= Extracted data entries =
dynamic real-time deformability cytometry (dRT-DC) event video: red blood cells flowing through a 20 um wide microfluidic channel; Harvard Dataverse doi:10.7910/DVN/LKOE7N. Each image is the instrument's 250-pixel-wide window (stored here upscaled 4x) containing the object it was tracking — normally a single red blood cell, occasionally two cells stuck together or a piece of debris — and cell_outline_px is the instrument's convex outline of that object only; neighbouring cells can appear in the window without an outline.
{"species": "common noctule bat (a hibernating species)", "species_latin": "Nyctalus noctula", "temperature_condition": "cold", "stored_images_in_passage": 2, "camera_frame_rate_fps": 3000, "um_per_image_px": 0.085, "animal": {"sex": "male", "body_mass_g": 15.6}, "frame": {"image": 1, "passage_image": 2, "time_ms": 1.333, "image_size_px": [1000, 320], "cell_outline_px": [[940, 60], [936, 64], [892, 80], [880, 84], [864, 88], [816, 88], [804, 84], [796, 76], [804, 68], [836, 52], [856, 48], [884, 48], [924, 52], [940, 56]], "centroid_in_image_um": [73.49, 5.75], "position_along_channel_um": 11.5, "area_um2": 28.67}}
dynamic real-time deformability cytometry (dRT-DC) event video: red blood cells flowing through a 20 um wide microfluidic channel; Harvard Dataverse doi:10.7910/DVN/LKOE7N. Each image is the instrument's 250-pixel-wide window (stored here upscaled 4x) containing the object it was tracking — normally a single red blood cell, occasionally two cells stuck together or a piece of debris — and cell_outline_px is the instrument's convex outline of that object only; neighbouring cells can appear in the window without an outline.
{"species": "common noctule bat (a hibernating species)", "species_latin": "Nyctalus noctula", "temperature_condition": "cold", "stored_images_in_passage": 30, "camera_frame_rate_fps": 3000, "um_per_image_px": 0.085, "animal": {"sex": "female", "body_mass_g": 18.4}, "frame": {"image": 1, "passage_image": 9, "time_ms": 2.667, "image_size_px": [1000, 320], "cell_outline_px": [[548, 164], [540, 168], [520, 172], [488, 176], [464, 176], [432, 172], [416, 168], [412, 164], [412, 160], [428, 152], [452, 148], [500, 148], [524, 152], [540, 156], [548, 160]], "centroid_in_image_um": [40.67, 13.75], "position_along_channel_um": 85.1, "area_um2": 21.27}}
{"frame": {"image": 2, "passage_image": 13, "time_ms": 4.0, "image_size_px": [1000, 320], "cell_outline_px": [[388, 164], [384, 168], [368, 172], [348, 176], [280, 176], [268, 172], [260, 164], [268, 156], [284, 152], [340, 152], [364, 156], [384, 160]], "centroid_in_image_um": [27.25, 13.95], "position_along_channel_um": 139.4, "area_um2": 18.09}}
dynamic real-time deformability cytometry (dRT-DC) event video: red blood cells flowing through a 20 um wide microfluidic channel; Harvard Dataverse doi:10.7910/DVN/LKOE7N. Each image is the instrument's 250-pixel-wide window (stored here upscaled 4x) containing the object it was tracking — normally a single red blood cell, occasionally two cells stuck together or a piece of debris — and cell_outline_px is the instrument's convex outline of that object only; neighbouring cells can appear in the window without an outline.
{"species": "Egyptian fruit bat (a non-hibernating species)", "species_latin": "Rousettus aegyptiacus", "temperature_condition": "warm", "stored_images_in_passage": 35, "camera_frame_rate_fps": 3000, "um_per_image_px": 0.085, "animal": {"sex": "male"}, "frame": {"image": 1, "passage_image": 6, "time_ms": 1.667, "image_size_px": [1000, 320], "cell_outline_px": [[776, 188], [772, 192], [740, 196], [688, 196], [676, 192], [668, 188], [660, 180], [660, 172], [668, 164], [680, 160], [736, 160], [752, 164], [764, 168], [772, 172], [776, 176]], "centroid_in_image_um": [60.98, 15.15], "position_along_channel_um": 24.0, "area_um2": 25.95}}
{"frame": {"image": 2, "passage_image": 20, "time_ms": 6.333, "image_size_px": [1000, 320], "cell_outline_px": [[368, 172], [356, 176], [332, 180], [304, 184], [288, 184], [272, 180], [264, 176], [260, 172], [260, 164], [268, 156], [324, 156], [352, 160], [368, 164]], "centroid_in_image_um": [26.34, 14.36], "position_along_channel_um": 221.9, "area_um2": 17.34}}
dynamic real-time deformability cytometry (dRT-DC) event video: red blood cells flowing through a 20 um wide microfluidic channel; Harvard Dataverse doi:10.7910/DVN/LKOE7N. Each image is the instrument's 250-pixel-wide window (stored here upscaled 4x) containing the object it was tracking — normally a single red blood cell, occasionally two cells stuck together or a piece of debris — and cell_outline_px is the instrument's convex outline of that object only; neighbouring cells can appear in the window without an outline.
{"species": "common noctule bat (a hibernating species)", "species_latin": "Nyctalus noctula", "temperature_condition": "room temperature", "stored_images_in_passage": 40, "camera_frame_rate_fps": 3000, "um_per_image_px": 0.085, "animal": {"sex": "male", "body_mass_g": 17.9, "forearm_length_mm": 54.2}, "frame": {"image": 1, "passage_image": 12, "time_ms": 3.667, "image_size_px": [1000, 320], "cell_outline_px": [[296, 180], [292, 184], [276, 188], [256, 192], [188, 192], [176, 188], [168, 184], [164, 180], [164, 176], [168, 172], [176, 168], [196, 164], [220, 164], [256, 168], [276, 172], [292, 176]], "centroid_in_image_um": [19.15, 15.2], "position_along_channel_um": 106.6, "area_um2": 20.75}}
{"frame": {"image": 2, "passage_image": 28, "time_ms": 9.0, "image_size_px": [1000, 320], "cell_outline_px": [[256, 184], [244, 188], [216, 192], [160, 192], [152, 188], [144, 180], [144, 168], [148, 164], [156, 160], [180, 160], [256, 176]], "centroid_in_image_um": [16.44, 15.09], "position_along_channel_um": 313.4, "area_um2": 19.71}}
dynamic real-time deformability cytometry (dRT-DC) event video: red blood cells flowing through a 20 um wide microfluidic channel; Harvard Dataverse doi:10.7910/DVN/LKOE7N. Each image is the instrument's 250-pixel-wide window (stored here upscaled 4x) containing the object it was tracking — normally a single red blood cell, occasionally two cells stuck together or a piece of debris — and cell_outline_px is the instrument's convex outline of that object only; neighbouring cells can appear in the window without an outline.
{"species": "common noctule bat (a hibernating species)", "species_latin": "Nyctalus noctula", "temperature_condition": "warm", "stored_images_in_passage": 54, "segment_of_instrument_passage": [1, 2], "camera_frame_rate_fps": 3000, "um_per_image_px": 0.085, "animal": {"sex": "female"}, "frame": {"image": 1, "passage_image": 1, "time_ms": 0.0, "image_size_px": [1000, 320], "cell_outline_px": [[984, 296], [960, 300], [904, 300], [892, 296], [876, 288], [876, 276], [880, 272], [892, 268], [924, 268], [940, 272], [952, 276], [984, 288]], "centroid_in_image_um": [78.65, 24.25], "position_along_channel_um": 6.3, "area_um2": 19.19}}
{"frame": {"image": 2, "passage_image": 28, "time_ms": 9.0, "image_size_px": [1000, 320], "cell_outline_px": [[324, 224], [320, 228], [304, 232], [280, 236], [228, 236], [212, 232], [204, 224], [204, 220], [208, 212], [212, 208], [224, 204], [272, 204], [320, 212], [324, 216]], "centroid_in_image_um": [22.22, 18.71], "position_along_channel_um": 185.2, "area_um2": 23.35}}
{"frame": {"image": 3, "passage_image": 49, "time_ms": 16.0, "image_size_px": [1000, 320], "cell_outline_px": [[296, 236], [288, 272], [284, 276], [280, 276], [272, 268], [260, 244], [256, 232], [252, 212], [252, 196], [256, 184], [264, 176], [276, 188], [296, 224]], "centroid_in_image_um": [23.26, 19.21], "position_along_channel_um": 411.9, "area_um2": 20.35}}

= What is required =
Every line above should be printed again exactly as it stands.

= Written answer =
dynamic real-time deformability cytometry (dRT-DC) event video: red blood cells flowing through a 20 um wide microfluidic channel; Harvard Dataverse doi:10.7910/DVN/LKOE7N. Each image is the instrument's 250-pixel-wide window (stored here upscaled 4x) containing the object it was tracking — normally a single red blood cell, occasionally two cells stuck together or a piece of debris — and cell_outline_px is the instrument's convex outline of that object only; neighbouring cells can appear in the window without an outline.
{"species": "common noctule bat (a hibernating species)", "species_latin": "Nyctalus noctula", "temperature_condition": "cold", "stored_images_in_passage": 2, "camera_frame_rate_fps": 3000, "um_per_image_px": 0.085, "animal": {"sex": "male", "body_mass_g": 15.6}, "frame": {"image": 1, "passage_image": 2, "time_ms": 1.333, "image_size_px": [1000, 320], "cell_outline_px": [[940, 60], [936, 64], [892, 80], [880, 84], [864, 88], [816, 88], [804, 84], [796, 76], [804, 68], [836, 52], [856, 48], [884, 48], [924, 52], [940, 56]], "centroid_in_image_um": [73.49, 5.75], "position_along_channel_um": 11.5, "area_um2": 28.67}}
dynamic real-time deformability cytometry (dRT-DC) event video: red blood cells flowing through a 20 um wide microfluidic channel; Harvard Dataverse doi:10.7910/DVN/LKOE7N. Each image is the instrument's 250-pixel-wide window (stored here upscaled 4x) containing the object it was tracking — normally a single red blood cell, occasionally two cells stuck together or a piece of debris — and cell_outline_px is the instrument's convex outline of that object only; neighbouring cells can appear in the window without an outline.
{"species": "common noctule bat (a hibernating species)", "species_latin": "Nyctalus noctula", "temperature_condition": "cold", "stored_images_in_passage": 30, "camera_frame_rate_fps": 3000, "um_per_image_px": 0.085, "animal": {"sex": "female", "body_mass_g": 18.4}, "frame": {"image": 1, "passage_image": 9, "time_ms": 2.667, "image_size_px": [1000, 320], "cell_outline_px": [[548, 164], [540, 168], [520, 172], [488, 176], [464, 176], [432, 172], [416, 168], [412, 164], [412, 160], [428, 152], [452, 148], [500, 148], [524, 152], [540, 156], [548, 160]], "centroid_in_image_um": [40.67, 13.75], "position_along_channel_um": 85.1, "area_um2": 21.27}}
{"frame": {"image": 2, "passage_image": 13, "time_ms": 4.0, "image_size_px": [1000, 320], "cell_outline_px": [[388, 164], [384, 168], [368, 172], [348, 176], [280, 176], [268, 172], [260, 164], [268, 156], [284, 152], [340, 152], [364, 156], [384, 160]], "centroid_in_image_um": [27.25, 13.95], "position_along_channel_um": 139.4, "area_um2": 18.09}}
dynamic real-time deformability cytometry (dRT-DC) event video: red blood cells flowing through a 20 um wide microfluidic channel; Harvard Dataverse doi:10.7910/DVN/LKOE7N. Each image is the instrument's 250-pixel-wide window (stored here upscaled 4x) containing the object it was tracking — normally a single red blood cell, occasionally two cells stuck together or a piece of debris — and cell_outline_px is the instrument's convex outline of that object only; neighbouring cells can appear in the window without an outline.
{"species": "Egyptian fruit bat (a non-hibernating species)", "species_latin": "Rousettus aegyptiacus", "temperature_condition": "warm", "stored_images_in_passage": 35, "camera_frame_rate_fps": 3000, "um_per_image_px": 0.085, "animal": {"sex": "male"}, "frame": {"image": 1, "passage_image": 6, "time_ms": 1.667, "image_size_px": [1000, 320], "cell_outline_px": [[776, 188], [772, 192], [740, 196], [688, 196], [676, 192], [668, 188], [660, 180], [660, 172], [668, 164], [680, 160], [736, 160], [752, 164], [764, 168], [772, 172], [776, 176]], "centroid_in_image_um": [60.98, 15.15], "position_along_channel_um": 24.0, "area_um2": 25.95}}
{"frame": {"image": 2, "passage_image": 20, "time_ms": 6.333, "image_size_px": [1000, 320], "cell_outline_px": [[368, 172], [356, 176], [332, 180], [304, 184], [288, 184], [272, 180], [264, 176], [260, 172], [260, 164], [268, 156], [324, 156], [352, 160], [368, 164]], "centroid_in_image_um": [26.34, 14.36], "position_along_channel_um": 221.9, "area_um2": 17.34}}
dynamic real-time deformability cytometry (dRT-DC) event video: red blood cells flowing through a 20 um wide microfluidic channel; Harvard Dataverse doi:10.7910/DVN/LKOE7N. Each image is the instrument's 250-pixel-wide window (stored here upscaled 4x) containing the object it was tracking — normally a single red blood cell, occasionally two cells stuck together or a piece of debris — and cell_outline_px is the instrument's convex outline of that object only; neighbouring cells can appear in the window without an outline.
{"species": "common noctule bat (a hibernating species)", "species_latin": "Nyctalus noctula", "temperature_condition": "room temperature", "stored_images_in_passage": 40, "camera_frame_rate_fps": 3000, "um_per_image_px": 0.085, "animal": {"sex": "male", "body_mass_g": 17.9, "forearm_length_mm": 54.2}, "frame": {"image": 1, "passage_image": 12, "time_ms": 3.667, "image_size_px": [1000, 320], "cell_outline_px": [[296, 180], [292, 184], [276, 188], [256, 192], [188, 192], [176, 188], [168, 184], [164, 180], [164, 176], [168, 172], [176, 168], [196, 164], [220, 164], [256, 168], [276, 172], [292, 176]], "centroid_in_image_um": [19.15, 15.2], "position_along_channel_um": 106.6, "area_um2": 20.75}}
{"frame": {"image": 2, "passage_image": 28, "time_ms": 9.0, "image_size_px": [1000, 320], "cell_outline_px": [[256, 184], [244, 188], [216, 192], [160, 192], [152, 188], [144, 180], [144, 168], [148, 164], [156, 160], [180, 160], [256, 176]], "centroid_in_image_um": [16.44, 15.09], "position_along_channel_um": 313.4, "area_um2": 19.71}}
dynamic real-time deformability cytometry (dRT-DC) event video: red blood cells flowing through a 20 um wide microfluidic channel; Harvard Dataverse doi:10.7910/DVN/LKOE7N. Each image is the instrument's 250-pixel-wide window (stored here upscaled 4x) containing the object it was tracking — normally a single red blood cell, occasionally two cells stuck together or a piece of debris — and cell_outline_px is the instrument's convex outline of that object only; neighbouring cells can appear in the window without an outline.
{"species": "common noctule bat (a hibernating species)", "species_latin": "Nyctalus noctula", "temperature_condition": "warm", "stored_images_in_passage": 54, "segment_of_instrument_passage": [1, 2], "camera_frame_rate_fps": 3000, "um_per_image_px": 0.085, "animal": {"sex": "female"}, "frame": {"image": 1, "passage_image": 1, "time_ms": 0.0, "image_size_px": [1000, 320], "cell_outline_px": [[984, 296], [960, 300], [904, 300], [892, 296], [876, 288], [876, 276], [880, 272], [892, 268], [924, 268], [940, 272], [952, 276], [984, 288]], "centroid_in_image_um": [78.65, 24.25], "position_along_channel_um": 6.3, "area_um2": 19.19}}
{"frame": {"image": 2, "passage_image": 28, "time_ms": 9.0, "image_size_px": [1000, 320], "cell_outline_px": [[324, 224], [320, 228], [304, 232], [280, 236], [228, 236], [212, 232], [204, 224], [204, 220], [208, 212], [212, 208], [224, 204], [272, 204], [320, 212], [324, 216]], "centroid_in_image_um": [22.22, 18.71], "position_along_channel_um": 185.2, "area_um2": 23.35}}
{"frame": {"image": 3, "passage_image": 49, "time_ms": 16.0, "image_size_px": [1000, 320], "cell_outline_px": [[296, 236], [288, 272], [284, 276], [280, 276], [272, 268], [260, 244], [256, 232], [252, 212], [252, 196], [256, 184], [264, 176], [276, 188], [296, 224]], "centroid_in_image_um": [23.26, 19.21], "position_along_channel_um": 411.9, "area_um2": 20.35}}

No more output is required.